What you should do -
Would you return exactly the lines below from the line with "Answer as a" through the line with "rectangular plastic tub of metal parts from", both included, and nothing else, leaving out the pictures?

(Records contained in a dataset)
▼▼▼
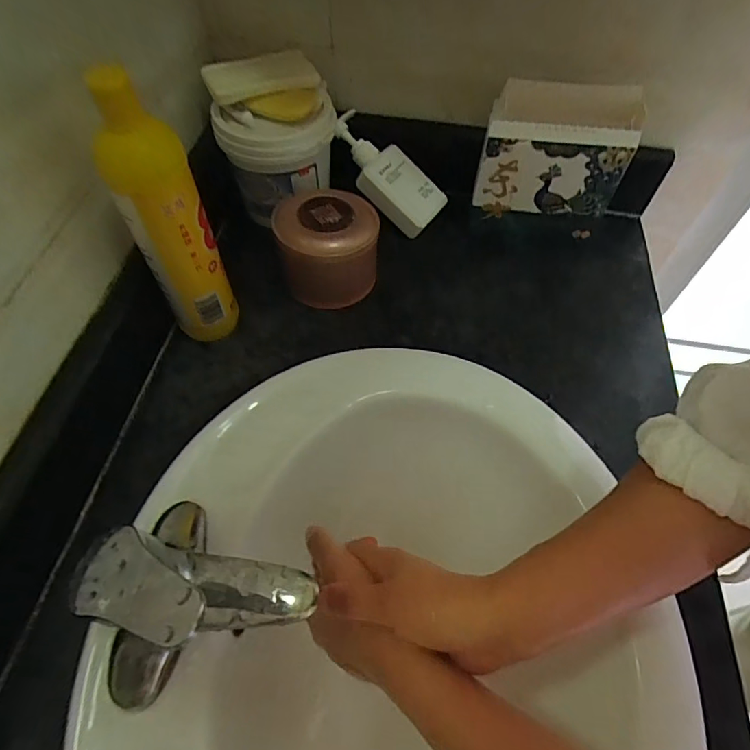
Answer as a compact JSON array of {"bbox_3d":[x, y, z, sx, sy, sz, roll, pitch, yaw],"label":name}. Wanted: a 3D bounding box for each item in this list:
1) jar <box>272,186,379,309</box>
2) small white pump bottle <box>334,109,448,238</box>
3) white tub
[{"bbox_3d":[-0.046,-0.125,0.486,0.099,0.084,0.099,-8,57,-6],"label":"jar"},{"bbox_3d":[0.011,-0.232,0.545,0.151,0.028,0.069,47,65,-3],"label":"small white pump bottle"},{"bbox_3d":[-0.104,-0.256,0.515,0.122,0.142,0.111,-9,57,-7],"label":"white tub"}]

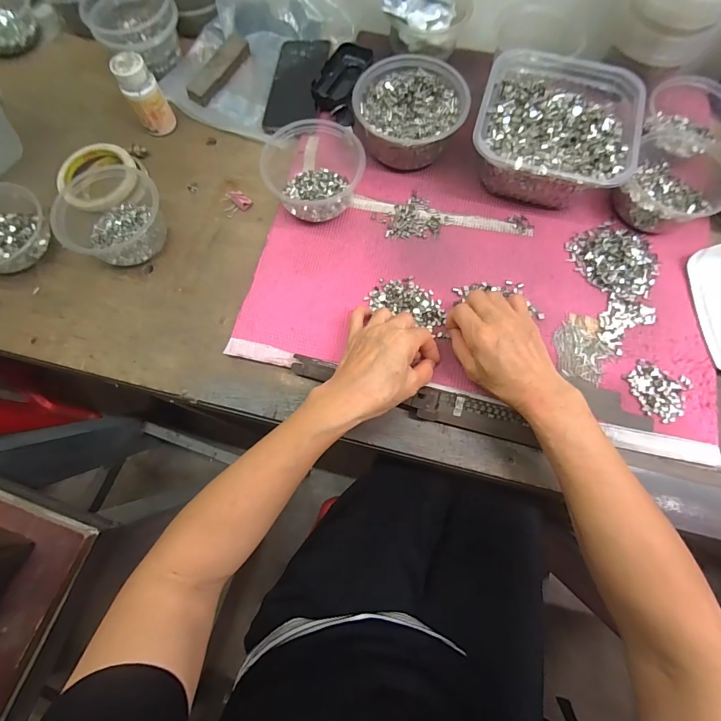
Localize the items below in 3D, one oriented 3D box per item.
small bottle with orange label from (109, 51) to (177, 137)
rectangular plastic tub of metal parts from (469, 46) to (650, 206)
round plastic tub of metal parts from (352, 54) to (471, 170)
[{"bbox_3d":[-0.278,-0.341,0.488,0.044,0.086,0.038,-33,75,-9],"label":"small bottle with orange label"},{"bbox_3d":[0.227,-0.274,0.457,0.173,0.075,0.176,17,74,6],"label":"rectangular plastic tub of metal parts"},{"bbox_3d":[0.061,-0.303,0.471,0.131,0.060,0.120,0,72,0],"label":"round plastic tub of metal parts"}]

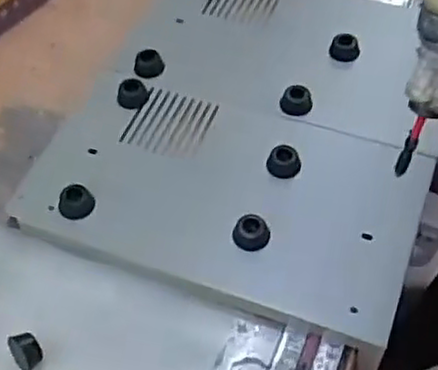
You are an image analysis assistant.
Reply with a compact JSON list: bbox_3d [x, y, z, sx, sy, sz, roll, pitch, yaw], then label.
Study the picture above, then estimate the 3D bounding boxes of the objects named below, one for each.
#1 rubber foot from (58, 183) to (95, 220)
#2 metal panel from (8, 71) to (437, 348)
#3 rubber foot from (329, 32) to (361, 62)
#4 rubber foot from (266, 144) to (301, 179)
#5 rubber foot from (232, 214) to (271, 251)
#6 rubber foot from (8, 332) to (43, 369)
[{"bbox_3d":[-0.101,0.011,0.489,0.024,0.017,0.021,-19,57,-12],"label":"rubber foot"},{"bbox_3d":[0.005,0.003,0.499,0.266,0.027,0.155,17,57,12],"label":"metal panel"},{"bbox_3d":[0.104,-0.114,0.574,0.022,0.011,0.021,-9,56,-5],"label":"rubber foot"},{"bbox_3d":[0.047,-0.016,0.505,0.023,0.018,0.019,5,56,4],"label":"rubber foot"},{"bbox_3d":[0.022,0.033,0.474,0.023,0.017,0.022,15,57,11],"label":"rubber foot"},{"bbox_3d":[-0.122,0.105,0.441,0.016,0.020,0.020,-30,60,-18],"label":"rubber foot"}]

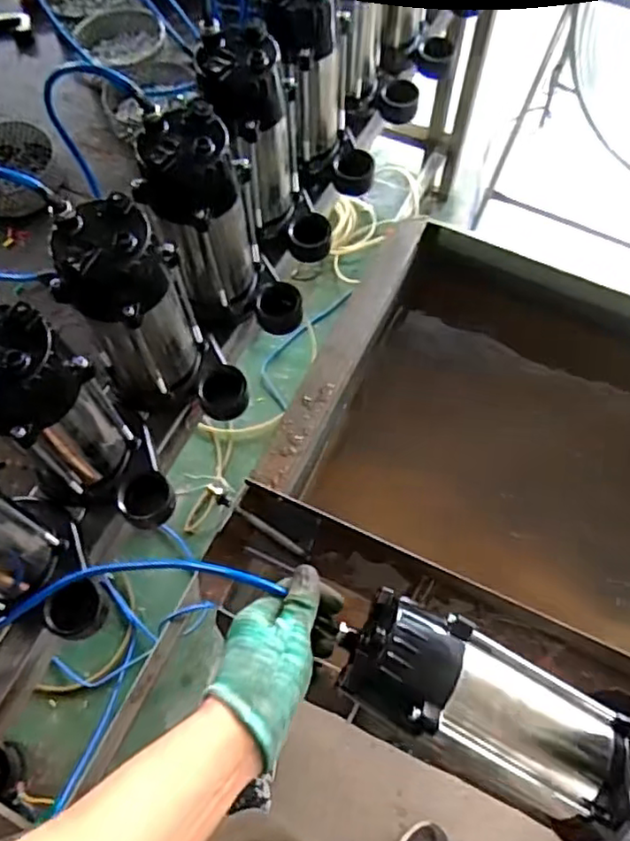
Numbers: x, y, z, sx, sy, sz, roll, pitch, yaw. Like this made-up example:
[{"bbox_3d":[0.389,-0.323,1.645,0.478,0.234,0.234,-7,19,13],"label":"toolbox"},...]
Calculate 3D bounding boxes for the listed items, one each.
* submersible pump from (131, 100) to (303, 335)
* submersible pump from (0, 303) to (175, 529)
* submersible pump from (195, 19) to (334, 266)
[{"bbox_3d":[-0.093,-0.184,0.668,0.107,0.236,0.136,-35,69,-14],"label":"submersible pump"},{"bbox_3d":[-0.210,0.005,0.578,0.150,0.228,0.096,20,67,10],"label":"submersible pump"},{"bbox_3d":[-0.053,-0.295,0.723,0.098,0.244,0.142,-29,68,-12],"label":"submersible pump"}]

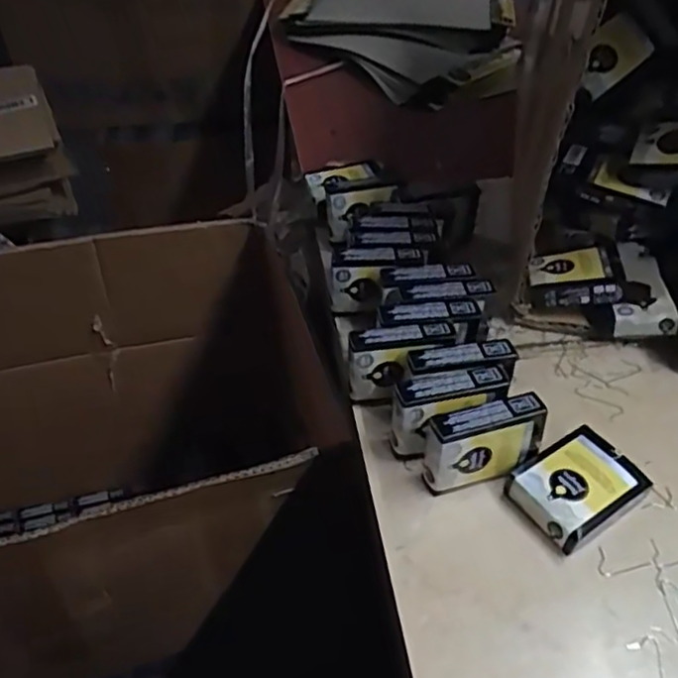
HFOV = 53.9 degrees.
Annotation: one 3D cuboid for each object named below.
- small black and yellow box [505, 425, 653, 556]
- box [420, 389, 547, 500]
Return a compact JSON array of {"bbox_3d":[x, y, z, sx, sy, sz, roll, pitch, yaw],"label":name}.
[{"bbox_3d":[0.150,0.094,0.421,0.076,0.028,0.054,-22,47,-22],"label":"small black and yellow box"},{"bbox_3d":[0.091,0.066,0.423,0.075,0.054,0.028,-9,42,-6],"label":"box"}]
▲▲▲
▼▼▼
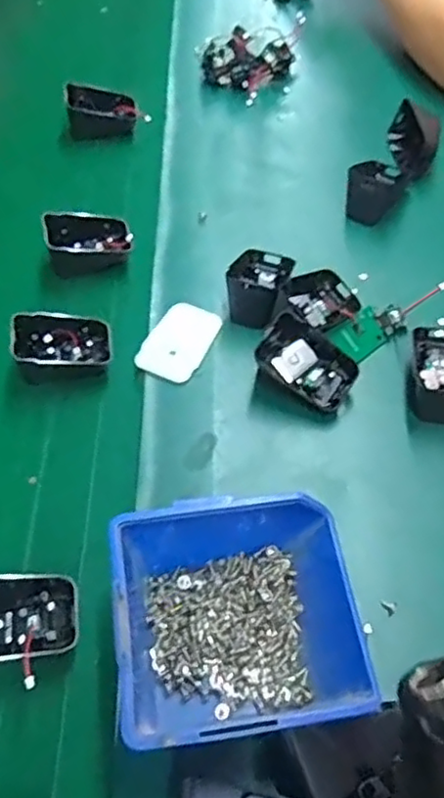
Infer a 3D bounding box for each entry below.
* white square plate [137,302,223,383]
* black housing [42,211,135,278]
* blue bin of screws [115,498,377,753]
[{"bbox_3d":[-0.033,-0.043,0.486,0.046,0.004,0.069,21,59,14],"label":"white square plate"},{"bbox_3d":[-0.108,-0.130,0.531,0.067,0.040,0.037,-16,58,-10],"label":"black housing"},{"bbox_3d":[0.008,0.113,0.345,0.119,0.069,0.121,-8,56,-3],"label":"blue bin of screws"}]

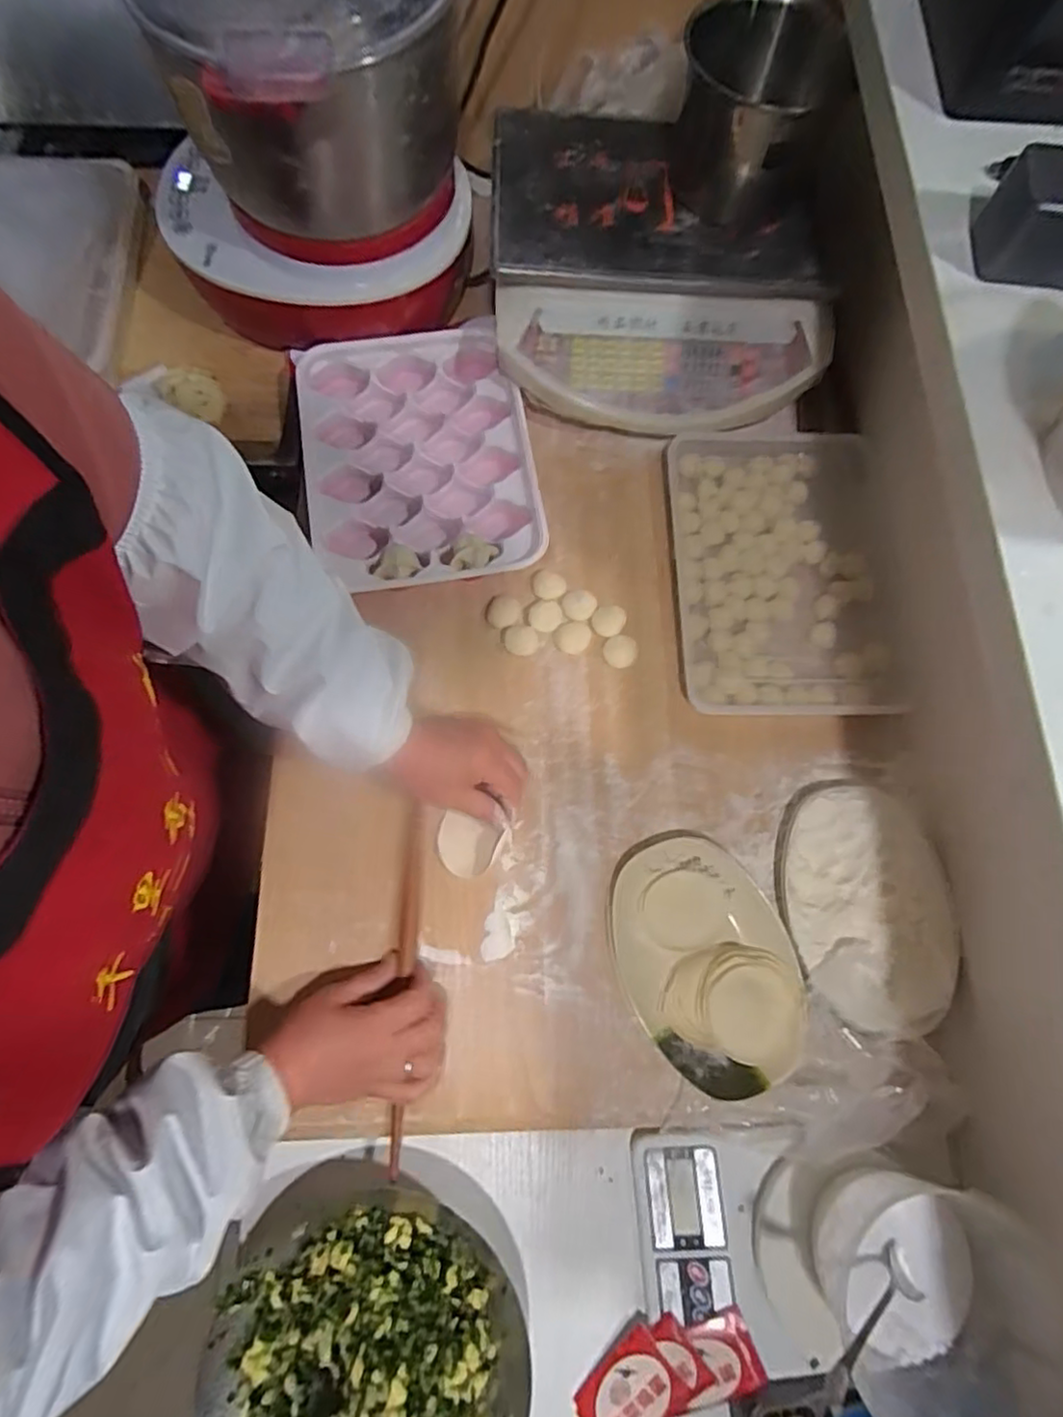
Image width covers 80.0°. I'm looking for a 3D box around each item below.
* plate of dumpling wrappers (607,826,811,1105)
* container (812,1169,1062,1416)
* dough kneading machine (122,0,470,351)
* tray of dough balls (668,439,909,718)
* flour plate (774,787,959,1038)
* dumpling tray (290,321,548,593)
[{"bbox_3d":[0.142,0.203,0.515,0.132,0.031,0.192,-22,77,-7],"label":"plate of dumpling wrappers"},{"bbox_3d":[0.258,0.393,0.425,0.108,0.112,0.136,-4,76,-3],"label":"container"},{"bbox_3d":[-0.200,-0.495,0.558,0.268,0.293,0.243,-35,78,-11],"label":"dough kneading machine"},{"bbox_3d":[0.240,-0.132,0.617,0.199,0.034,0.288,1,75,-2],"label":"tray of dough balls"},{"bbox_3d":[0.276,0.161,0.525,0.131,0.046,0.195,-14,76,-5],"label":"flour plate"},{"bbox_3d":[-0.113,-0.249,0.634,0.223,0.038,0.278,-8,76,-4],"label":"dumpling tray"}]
▲▲▲
▼▼▼
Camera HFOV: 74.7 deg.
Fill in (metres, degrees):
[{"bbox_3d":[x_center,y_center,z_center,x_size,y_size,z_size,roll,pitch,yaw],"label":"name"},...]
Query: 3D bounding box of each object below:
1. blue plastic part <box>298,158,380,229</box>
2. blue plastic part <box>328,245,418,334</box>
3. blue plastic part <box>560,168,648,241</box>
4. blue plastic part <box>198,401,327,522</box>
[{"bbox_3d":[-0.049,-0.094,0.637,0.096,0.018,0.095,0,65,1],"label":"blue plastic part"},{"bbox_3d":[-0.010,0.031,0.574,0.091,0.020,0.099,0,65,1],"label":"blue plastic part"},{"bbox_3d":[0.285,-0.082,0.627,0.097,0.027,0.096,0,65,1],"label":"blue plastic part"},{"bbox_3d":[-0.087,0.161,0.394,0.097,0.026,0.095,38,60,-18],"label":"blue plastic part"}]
▲▲▲
Problem solution -
Answer as a compact JSON array of {"bbox_3d":[x, y, z, sx, sy, sz, roll, pitch, yaw],"label":name}. Wanted: a 3D bounding box for each item in this list:
1) jar <box>272,186,379,309</box>
2) small white pump bottle <box>334,109,448,238</box>
3) white tub
[{"bbox_3d":[-0.046,-0.125,0.486,0.099,0.084,0.099,-8,57,-6],"label":"jar"},{"bbox_3d":[0.011,-0.232,0.545,0.151,0.028,0.069,47,65,-3],"label":"small white pump bottle"},{"bbox_3d":[-0.104,-0.256,0.515,0.122,0.142,0.111,-9,57,-7],"label":"white tub"}]

Localize the items below in 3D, one oriented 3D box per item.
small bottle with orange label from (109, 51) to (177, 137)
rectangular plastic tub of metal parts from (469, 46) to (650, 206)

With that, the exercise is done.